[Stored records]
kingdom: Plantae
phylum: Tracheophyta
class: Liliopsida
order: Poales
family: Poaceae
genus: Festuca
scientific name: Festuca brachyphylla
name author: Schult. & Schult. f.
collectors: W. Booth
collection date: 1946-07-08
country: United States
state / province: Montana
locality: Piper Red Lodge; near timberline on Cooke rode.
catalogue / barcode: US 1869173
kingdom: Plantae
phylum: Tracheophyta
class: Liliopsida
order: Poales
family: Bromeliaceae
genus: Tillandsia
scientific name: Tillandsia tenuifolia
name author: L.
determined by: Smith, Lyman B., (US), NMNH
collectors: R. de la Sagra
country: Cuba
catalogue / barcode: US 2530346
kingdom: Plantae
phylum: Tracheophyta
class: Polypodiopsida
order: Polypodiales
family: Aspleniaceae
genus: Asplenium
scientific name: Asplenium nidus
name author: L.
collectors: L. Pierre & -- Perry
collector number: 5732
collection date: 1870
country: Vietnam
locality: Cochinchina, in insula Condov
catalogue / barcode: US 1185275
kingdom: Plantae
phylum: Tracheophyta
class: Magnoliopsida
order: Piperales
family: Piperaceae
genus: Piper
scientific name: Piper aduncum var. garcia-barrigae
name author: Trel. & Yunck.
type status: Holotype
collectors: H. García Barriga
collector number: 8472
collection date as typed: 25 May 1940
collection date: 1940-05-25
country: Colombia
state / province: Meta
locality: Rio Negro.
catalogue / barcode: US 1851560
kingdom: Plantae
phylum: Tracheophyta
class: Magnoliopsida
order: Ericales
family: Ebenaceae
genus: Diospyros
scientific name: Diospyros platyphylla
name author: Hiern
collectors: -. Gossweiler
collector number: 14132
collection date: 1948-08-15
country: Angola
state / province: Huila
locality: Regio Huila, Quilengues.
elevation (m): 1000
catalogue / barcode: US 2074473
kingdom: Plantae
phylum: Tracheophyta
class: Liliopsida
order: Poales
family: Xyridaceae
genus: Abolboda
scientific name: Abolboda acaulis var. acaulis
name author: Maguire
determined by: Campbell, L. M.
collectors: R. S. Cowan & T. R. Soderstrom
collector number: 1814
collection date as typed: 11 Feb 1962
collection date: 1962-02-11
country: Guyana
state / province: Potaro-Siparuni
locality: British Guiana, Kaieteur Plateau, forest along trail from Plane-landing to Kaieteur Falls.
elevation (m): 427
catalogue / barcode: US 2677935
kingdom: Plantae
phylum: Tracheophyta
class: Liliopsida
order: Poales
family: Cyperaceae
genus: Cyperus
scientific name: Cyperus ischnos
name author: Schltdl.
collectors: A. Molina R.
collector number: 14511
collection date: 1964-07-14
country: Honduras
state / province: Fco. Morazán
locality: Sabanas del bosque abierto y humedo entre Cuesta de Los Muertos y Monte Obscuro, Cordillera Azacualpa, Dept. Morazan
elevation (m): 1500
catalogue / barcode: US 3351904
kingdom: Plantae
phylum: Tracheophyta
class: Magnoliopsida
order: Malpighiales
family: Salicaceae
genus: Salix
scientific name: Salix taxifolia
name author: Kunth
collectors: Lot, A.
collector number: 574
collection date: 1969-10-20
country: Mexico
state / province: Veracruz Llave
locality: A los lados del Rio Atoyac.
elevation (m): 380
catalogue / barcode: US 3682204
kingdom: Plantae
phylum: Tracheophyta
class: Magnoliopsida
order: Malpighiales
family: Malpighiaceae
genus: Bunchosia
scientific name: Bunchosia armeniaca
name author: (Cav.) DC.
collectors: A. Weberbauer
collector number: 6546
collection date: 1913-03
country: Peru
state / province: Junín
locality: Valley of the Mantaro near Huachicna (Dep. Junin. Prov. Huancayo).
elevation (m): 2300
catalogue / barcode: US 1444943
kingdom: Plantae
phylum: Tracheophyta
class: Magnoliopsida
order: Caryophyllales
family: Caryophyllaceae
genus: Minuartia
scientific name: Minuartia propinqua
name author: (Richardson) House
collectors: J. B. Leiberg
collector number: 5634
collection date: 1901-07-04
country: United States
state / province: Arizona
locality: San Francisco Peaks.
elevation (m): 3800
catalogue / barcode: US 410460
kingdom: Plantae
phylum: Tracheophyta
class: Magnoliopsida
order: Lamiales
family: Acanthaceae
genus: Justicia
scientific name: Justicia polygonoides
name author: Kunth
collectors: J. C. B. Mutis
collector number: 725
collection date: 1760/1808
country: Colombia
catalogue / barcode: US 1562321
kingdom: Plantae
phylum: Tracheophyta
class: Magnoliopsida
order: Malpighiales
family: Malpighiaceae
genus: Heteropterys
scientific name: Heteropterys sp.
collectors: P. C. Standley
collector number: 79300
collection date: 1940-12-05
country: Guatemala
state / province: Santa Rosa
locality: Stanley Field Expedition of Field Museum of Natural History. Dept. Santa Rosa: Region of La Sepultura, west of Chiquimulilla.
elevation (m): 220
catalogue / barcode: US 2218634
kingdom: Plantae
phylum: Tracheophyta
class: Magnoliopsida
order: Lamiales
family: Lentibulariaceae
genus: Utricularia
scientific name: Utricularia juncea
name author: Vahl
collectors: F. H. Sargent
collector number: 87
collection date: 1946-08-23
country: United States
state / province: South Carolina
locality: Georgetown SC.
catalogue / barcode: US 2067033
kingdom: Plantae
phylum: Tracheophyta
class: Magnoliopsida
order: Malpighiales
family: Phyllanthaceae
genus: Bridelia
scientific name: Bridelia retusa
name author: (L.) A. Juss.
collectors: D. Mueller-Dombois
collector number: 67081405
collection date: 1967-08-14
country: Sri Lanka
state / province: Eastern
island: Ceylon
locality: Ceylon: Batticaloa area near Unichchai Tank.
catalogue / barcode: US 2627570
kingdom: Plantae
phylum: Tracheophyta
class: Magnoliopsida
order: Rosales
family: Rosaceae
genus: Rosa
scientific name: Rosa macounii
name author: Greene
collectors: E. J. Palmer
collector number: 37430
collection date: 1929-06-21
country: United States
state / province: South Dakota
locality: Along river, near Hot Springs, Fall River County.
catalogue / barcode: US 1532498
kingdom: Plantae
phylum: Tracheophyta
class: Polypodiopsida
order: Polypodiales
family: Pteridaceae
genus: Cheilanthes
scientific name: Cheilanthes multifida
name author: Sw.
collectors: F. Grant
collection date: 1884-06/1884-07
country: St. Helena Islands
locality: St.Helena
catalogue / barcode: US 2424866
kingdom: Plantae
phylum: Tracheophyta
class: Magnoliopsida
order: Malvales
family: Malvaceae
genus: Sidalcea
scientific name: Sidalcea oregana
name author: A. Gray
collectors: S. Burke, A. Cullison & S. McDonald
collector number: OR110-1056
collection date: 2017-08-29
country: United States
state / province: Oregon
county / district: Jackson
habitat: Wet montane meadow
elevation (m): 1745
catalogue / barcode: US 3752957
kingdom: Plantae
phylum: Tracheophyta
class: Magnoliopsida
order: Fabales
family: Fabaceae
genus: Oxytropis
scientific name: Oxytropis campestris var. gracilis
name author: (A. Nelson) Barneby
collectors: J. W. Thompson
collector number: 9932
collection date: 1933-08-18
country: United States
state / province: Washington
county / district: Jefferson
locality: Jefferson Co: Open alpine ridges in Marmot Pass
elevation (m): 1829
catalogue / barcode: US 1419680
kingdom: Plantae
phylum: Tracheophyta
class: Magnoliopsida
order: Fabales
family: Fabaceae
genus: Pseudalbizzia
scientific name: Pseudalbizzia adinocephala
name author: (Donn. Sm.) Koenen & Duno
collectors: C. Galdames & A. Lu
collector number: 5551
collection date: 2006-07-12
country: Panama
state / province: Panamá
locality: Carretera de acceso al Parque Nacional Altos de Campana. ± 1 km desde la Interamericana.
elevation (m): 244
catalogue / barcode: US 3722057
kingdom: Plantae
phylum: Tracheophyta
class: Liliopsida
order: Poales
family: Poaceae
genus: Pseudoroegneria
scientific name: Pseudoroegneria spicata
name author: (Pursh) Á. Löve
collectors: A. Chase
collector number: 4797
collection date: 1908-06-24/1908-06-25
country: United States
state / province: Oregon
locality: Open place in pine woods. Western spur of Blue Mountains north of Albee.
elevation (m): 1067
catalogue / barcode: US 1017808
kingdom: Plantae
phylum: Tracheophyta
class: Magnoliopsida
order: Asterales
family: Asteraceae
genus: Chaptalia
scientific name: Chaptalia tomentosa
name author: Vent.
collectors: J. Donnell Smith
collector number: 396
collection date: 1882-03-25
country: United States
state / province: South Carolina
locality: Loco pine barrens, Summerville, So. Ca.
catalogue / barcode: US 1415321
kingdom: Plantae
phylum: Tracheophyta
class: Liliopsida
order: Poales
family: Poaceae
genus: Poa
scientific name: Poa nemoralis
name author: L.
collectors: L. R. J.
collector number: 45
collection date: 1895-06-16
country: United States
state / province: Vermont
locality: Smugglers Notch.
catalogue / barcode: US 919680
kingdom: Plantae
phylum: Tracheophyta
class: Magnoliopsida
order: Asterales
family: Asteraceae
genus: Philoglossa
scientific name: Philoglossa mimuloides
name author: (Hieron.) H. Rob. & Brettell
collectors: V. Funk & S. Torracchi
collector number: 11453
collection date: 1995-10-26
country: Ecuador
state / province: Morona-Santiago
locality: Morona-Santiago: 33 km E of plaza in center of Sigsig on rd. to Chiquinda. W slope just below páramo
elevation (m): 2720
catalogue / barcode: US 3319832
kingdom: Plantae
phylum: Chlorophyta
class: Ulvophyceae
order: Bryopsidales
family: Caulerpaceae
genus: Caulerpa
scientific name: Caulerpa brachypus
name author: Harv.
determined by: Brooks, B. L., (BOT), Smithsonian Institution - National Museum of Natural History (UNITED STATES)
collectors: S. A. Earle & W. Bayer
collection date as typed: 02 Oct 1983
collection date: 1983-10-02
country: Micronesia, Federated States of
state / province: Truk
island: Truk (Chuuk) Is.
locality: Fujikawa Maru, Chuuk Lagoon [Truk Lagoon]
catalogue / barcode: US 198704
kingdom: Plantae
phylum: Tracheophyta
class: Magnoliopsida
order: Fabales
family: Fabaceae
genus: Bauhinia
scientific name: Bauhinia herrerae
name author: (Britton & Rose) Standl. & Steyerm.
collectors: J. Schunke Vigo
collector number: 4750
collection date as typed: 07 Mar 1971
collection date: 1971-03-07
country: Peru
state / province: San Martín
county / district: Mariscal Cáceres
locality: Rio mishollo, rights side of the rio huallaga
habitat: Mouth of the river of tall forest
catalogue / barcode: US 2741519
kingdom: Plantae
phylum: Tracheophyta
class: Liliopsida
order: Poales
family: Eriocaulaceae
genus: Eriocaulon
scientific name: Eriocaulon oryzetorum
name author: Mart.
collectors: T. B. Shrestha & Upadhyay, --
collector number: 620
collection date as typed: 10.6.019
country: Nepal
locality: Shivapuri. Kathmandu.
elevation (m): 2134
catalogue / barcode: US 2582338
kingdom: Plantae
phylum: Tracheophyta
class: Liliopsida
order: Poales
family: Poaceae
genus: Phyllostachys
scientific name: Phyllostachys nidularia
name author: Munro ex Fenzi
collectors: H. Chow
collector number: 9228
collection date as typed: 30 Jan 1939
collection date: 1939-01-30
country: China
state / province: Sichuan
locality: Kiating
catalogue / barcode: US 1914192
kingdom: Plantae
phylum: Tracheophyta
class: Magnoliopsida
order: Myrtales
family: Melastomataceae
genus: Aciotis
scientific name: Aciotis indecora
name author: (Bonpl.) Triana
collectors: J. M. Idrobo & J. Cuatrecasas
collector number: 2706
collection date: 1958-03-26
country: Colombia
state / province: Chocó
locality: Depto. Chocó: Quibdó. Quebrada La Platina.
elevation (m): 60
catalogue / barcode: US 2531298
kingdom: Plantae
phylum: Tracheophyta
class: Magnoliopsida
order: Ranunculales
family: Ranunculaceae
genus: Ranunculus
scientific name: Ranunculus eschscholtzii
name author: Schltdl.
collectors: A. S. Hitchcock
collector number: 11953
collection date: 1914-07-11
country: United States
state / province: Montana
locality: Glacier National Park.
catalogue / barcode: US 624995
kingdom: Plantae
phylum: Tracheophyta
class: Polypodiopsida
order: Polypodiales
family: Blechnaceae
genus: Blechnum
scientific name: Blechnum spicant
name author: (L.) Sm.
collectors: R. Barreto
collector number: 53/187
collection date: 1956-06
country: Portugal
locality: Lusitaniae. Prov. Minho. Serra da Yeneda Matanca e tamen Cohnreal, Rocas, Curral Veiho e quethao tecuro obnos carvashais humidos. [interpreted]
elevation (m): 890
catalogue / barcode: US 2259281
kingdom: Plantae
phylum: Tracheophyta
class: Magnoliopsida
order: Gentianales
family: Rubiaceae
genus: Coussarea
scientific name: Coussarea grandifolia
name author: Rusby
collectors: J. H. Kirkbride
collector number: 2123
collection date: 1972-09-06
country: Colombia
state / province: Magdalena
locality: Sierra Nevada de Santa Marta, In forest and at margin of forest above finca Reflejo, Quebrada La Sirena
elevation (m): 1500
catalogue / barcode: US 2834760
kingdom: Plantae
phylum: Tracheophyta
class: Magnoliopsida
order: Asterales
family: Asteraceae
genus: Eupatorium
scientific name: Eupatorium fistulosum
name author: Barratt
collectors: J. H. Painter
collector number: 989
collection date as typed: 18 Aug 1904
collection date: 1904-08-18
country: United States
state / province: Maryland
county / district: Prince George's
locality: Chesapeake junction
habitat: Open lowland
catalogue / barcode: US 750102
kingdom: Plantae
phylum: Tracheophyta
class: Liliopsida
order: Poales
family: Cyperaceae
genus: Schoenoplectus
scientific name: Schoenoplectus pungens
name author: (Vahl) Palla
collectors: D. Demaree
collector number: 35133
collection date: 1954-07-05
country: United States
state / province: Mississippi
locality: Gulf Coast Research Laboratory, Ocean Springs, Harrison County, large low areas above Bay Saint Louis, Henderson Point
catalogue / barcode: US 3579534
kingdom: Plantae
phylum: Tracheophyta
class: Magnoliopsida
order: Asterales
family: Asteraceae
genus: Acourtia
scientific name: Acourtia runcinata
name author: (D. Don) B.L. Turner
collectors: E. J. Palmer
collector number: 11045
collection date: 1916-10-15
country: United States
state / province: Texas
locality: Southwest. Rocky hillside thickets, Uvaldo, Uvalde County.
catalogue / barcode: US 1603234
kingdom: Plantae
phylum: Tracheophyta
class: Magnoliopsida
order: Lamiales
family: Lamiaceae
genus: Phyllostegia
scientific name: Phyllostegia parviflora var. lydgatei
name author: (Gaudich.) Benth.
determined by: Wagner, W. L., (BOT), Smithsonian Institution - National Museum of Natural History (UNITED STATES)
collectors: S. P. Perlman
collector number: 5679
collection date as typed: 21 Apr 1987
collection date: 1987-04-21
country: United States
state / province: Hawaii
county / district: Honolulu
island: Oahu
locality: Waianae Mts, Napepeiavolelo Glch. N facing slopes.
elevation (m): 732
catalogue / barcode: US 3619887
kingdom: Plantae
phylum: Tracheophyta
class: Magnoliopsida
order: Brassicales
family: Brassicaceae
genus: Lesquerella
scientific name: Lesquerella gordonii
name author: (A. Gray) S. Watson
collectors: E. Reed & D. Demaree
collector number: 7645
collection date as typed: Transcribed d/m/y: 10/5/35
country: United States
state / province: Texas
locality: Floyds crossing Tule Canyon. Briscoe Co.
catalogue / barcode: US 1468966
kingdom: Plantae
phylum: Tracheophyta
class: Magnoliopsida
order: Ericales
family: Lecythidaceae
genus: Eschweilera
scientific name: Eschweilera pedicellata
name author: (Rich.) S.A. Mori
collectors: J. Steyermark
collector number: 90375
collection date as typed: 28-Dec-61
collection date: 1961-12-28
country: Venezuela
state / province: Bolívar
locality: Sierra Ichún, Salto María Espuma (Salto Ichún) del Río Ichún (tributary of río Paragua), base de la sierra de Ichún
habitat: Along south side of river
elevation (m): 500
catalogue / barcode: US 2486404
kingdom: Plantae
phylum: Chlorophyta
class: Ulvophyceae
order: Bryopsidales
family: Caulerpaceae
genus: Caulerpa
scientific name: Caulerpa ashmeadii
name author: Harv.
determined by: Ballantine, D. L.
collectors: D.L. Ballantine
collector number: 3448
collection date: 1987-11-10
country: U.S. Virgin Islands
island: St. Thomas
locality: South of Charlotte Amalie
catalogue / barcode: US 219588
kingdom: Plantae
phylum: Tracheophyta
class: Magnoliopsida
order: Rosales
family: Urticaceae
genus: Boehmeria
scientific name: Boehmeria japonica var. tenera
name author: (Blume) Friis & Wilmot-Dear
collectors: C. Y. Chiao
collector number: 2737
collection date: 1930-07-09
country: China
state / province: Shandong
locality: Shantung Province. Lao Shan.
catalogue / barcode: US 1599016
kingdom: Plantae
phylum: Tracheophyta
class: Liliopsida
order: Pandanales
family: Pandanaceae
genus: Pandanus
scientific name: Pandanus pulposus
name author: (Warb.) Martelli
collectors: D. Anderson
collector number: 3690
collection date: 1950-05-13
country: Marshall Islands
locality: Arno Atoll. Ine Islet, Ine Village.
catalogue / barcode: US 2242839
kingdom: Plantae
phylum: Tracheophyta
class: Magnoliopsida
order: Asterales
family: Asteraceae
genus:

» **PROBLEM DETAILS**: Extract the lines from the one containing "locality: Loco pine" through the one containing "collector number: 620", inclusive, and repeat them verbatim.

» **PROBLEM SOLUTION**:
locality: Loco pine barrens, Summerville, So. Ca.
catalogue / barcode: US 1415321
kingdom: Plantae
phylum: Tracheophyta
class: Liliopsida
order: Poales
family: Poaceae
genus: Poa
scientific name: Poa nemoralis
name author: L.
collectors: L. R. J.
collector number: 45
collection date: 1895-06-16
country: United States
state / province: Vermont
locality: Smugglers Notch.
catalogue / barcode: US 919680
kingdom: Plantae
phylum: Tracheophyta
class: Magnoliopsida
order: Asterales
family: Asteraceae
genus: Philoglossa
scientific name: Philoglossa mimuloides
name author: (Hieron.) H. Rob. & Brettell
collectors: V. Funk & S. Torracchi
collector number: 11453
collection date: 1995-10-26
country: Ecuador
state / province: Morona-Santiago
locality: Morona-Santiago: 33 km E of plaza in center of Sigsig on rd. to Chiquinda. W slope just below páramo
elevation (m): 2720
catalogue / barcode: US 3319832
kingdom: Plantae
phylum: Chlorophyta
class: Ulvophyceae
order: Bryopsidales
family: Caulerpaceae
genus: Caulerpa
scientific name: Caulerpa brachypus
name author: Harv.
determined by: Brooks, B. L., (BOT), Smithsonian Institution - National Museum of Natural History (UNITED STATES)
collectors: S. A. Earle & W. Bayer
collection date as typed: 02 Oct 1983
collection date: 1983-10-02
country: Micronesia, Federated States of
state / province: Truk
island: Truk (Chuuk) Is.
locality: Fujikawa Maru, Chuuk Lagoon [Truk Lagoon]
catalogue / barcode: US 198704
kingdom: Plantae
phylum: Tracheophyta
class: Magnoliopsida
order: Fabales
family: Fabaceae
genus: Bauhinia
scientific name: Bauhinia herrerae
name author: (Britton & Rose) Standl. & Steyerm.
collectors: J. Schunke Vigo
collector number: 4750
collection date as typed: 07 Mar 1971
collection date: 1971-03-07
country: Peru
state / province: San Martín
county / district: Mariscal Cáceres
locality: Rio mishollo, rights side of the rio huallaga
habitat: Mouth of the river of tall forest
catalogue / barcode: US 2741519
kingdom: Plantae
phylum: Tracheophyta
class: Liliopsida
order: Poales
family: Eriocaulaceae
genus: Eriocaulon
scientific name: Eriocaulon oryzetorum
name author: Mart.
collectors: T. B. Shrestha & Upadhyay, --
collector number: 620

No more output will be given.